In the vector controlled DFIG system with stator flux orientation,ψqs = 0and ψds = ψs. Modifying the dynamics given in (1–2) in terms of rotor currents:
$$ \frac{di_{qr}}{dt}=\frac{1}{\sigma {L}_r}\left({V}_{qr}-{R}_r{i}_{qr}-s{\omega}_s{\psi}_{dr}\right) $$
(17)
$$ \frac{di_{dr}}{dt}=\frac{1}{\sigma {L}_r}\left({V}_{dr}-{R}_r{i}_{dr}+s{\omega}_s{\psi}_{qr}\right) $$
(18)
The reference rotor current idr_ref is generated using PI controller by comparing reference and actual active powers while the reference current iqr_ref is generated using another PI controller using terminal voltage error.
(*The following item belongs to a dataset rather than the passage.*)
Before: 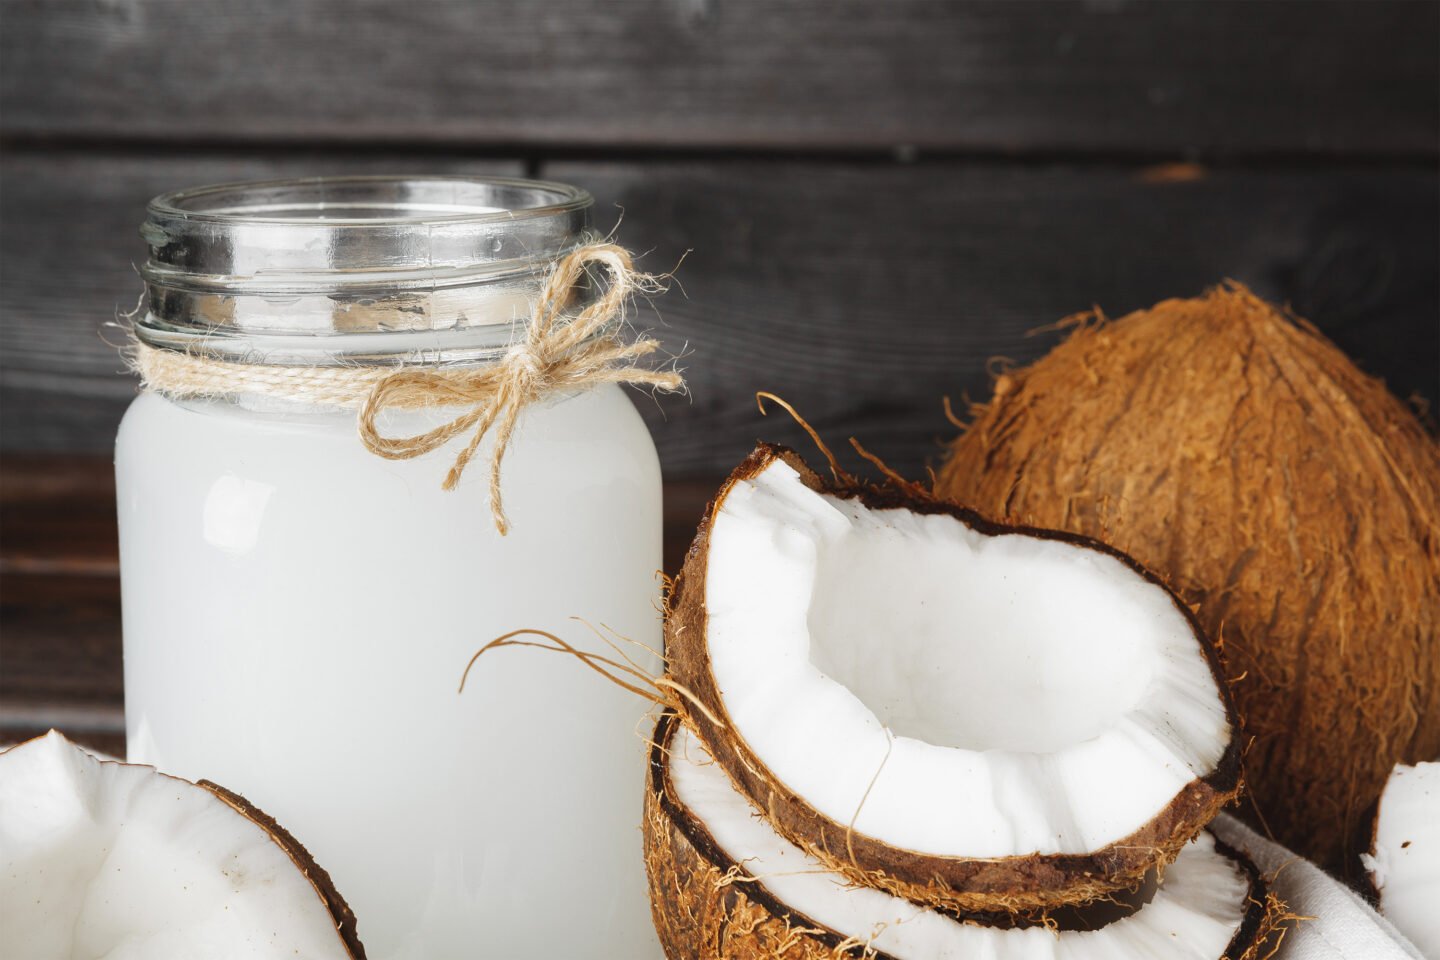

Now these currents are compared with the actual currents and current errors are generated as given (19) & (20).
$$ {e}_d={i}_{dr}-{i}_{dr\_ ref} $$
(19)
$$ {e}_q={i}_{qr}-{i}_{qr\_ ref} $$
(20)
Because of the features like chattering free, finite time convergence and simplicity in design, current controllers are designed with BFASMC.
For the design of control input in d-axis loop, the sliding surface is selected as:
$$ {\rho}_d={e}_d $$
(21)
Taking the derivative of (21) and from (17), the error dynamics ofρdare given as:
$$ {\dot{\rho}}_d=\frac{1}{\sigma {L}_r}\left({V}_{dr}-{R}_r{i}_{dr}+s{\omega}_s{\psi}_{qr}\right)-{\dot{i}}_{dr\_ ref}+{\varphi}_d $$
(22)
where φd represents unmodelled dynamics and parametric variations.
Now modifying the error dynamics in (22) as:
$$ {\dot{\rho}}_d={u}_d+{\phi}_d $$
(23)
where
$$ {u}_d=\frac{1}{\sigma {L}_r}\left({V}_{dr}-{R}_r{i}_{dr}+s{\omega}_s{\psi}_{qr}\right) $$
(24)
and ϕd is the cumulative disturbance.
From (11), the control input required to stabilize the error in fixed time is given by (25)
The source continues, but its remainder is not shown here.